2. git-svn, the utility that bridges svn repositories into git branches, has a similar index for mapping svn revision numbers to git tree hashes. Theirs is one hash per line, with newlines for clarity. It seems they had a very similar struggle to mine (from the git-svn source):
# Tie::File seems to be prone to offset errors if revisions get sparse,
# it's not that fast, either. Tie::File is also not in Perl 5.6. So
# one of my favorite modules is out :< Next up would be one of the DBM
# modules, but I'm not sure which is most portable... So I'll just
# go with something that's plain-text, but still capable of
# being randomly accessed. So here's my ultra-simple fixed-width
# database. All records are 40 characters + "\n", so it's easy to seek
# to a revision: (41 * rev) is the byte offset.
# A record of 40 0s denotes an empty revision.
# And yes, it's still pretty fast (faster than Tie::File).

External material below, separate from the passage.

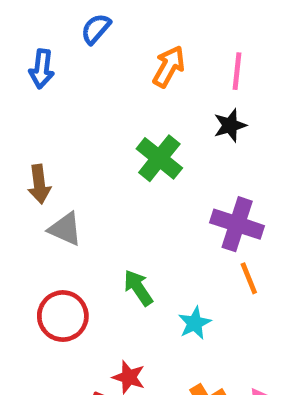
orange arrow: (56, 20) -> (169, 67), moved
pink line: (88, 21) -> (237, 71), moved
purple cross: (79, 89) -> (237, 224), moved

Both of these rely on the source space being dense. If you had an LJ itemid of 10e6 you'd get a 40mb index file. This density was a property of LJ that I relied upon, even though it wasn't necessarily required of LJ. git-svn has the same shortcoming, especially when used with a tree managed with gvn, which tends to make the revision counter increase rapidly. A shared tree at work has 110k revisions and a 4mb revision database, despite my shallow git-svn clone of it only taking 4mb itself.
(PS: of course, both of these could easily be solved while still not pulling in a database by using a slightly more complicated file format, like a sorted list of entries. But it's not worth the effort; even 4mb is tiny, especially for data that's just a cache anyway.)
1 And with an endianness bug waiting to happen, which of course did only after it had been released and was working fine and someone managed to run LogJam with an NFS-mounted home directory on two systems with different endianness. Ugh.